The effect of this careful consideration of each phrase, rhythm and motive, when expressed in Stravinsky's musical language, is one of complete clarity and purity. Every line is heard, every rhythm exacting a punch. Even when he goes apeshit crazy with polyphonic anarchy, most notably in his Variations (in memoriam Aldous Huxley), everything comes through, when conducted well of course. Stravinsky, Ravel: both Swiss watchmakers in their own ways. Also, two hot, hot asses.

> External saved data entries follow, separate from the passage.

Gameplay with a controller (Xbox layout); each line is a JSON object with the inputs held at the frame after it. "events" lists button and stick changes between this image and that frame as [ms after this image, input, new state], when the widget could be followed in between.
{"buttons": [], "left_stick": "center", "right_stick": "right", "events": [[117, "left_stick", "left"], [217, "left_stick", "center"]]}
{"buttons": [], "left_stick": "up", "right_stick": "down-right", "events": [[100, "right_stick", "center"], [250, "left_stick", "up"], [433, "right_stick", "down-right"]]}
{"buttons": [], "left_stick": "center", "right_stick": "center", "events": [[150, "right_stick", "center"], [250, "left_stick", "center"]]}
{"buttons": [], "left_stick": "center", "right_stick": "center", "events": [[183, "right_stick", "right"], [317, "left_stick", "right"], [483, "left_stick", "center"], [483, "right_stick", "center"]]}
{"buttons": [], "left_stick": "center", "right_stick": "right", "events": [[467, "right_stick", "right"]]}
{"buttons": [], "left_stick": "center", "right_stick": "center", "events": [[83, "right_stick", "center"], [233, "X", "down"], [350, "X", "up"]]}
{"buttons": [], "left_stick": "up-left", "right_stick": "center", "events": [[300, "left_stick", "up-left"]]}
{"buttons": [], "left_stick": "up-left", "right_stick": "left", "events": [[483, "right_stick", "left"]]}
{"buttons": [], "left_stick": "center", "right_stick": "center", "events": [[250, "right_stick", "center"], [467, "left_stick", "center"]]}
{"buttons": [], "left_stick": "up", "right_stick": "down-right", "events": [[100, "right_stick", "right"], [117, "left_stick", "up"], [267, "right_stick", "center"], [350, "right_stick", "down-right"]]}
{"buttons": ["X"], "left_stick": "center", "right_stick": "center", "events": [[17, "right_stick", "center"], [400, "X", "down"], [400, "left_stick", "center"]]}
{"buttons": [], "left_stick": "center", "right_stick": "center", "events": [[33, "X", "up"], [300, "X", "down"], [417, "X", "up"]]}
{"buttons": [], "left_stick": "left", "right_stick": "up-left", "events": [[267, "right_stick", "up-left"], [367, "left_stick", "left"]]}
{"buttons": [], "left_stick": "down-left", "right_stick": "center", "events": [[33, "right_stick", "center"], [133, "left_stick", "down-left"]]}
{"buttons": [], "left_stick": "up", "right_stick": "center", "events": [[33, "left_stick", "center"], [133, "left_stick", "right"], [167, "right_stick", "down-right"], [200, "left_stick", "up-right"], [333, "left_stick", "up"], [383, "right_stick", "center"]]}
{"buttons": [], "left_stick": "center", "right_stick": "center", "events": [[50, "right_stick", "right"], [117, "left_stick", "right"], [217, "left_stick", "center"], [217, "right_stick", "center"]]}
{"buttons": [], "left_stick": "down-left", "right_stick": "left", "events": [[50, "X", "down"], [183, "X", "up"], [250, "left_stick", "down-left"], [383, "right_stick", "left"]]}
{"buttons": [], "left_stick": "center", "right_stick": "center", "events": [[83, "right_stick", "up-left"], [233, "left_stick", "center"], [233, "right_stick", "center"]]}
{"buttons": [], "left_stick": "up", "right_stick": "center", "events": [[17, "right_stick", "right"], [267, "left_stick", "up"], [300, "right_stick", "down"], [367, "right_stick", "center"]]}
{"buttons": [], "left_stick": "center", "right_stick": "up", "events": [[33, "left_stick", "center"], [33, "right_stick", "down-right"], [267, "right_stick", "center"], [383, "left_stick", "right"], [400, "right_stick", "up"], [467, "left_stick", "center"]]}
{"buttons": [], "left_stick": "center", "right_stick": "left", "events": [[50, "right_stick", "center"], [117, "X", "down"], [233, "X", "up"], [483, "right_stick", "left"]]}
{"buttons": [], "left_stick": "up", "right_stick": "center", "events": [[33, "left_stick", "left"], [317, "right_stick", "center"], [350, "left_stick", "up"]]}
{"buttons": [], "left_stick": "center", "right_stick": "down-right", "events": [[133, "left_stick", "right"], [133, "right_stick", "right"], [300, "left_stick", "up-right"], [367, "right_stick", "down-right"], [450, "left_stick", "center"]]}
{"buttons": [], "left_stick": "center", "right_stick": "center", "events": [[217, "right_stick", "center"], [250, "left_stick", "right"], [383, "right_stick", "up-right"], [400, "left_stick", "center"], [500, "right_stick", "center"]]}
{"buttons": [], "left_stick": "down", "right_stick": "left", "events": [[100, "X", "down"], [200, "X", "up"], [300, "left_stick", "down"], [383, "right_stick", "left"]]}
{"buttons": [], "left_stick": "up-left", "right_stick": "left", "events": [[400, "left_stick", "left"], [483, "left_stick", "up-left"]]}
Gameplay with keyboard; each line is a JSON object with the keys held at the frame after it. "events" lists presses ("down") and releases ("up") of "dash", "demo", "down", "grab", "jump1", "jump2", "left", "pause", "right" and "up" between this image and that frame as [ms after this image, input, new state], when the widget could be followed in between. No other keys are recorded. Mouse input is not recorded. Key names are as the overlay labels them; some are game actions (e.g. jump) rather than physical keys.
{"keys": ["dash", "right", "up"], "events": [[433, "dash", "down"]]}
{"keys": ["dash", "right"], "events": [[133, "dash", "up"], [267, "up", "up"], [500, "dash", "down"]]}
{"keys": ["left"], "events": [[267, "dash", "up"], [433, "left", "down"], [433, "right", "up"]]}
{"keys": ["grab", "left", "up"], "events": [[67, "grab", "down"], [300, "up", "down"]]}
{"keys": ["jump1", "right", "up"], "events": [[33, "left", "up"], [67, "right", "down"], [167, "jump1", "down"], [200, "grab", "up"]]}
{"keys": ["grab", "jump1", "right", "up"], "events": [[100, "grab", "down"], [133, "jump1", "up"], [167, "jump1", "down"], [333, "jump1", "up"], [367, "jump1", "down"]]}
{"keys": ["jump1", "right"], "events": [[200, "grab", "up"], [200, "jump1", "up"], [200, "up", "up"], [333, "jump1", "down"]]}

At the other end of the surgical spectrum, there is Berg's Three Pieces, Altenberg Lieder, or even "Chamber Concerto", where there are moments where the polyphony is so bonkers, that the confused listener actually begins to think he is a bumblebee. These moments of organized chaos are so interesting to me, because what is happening is so elegant and ingenious; a complete orgy of logic and expression.
The complex and dissonant climaxes where dozens of independent voices interact are not simply Berg trying make a chaotic racket. He was too much of a supreme artist to even begin to flirt with what was to become a post-modern trick. Berg was a tortured soul who both had an urge to be the biggest heart-on-sleeve expressionist, and another desire to be the most obsessive artificer this side of Dedaelus.
Berg is an incredibly frightening figure for me. He intimidates me more than Stravinsky, or even Mozart, two artists who are admitably his betters. I have a poster of Schoenberg's portrait of him on my wall, and it really bothers me:





















He looks so bored, apathetic and sad. He was a wonderfully friendly and kind man by all accounts, but shy and reserved. But underneath his dreamy exterior lurked a brain and heart combination the most powerful duo since John Stockton and Karl Malone.
Even in writing in an atonal, largely dissonant style, he is able to express the most profound depths of emotion with a poet's eye for subtelty. Even a cold-hearted bastard like myself, who routinely steals from the elderly and spits on children, is moved when in Wozzeck, the tortured, impoverished and mentally unstable soldier visits the mother of his little boy to give them the little money he earned. This powerful scene, which could have lead to the most pathetically maudlin and sentimental music imaginable, packs its punch in its simplicity, a revelation after a sea of complexity and what many would call 'ugliness'. Wozzeck sing-speaks "Here's the little bit money I could earn for you. From the captain, and the doctor" over strings playing a sweetly quiet C-major chord, clear as day. After the madness and evil of the preceeding drama, and it's "mad and evil" 'atonal' music, Berg expresses the compassion and love among his poor people (and FOR poor people), of the simple/"common" man, in the most perfect way-the simplest, most common chord of all, C major.
He signed a couple autographs by quoting this profound bar.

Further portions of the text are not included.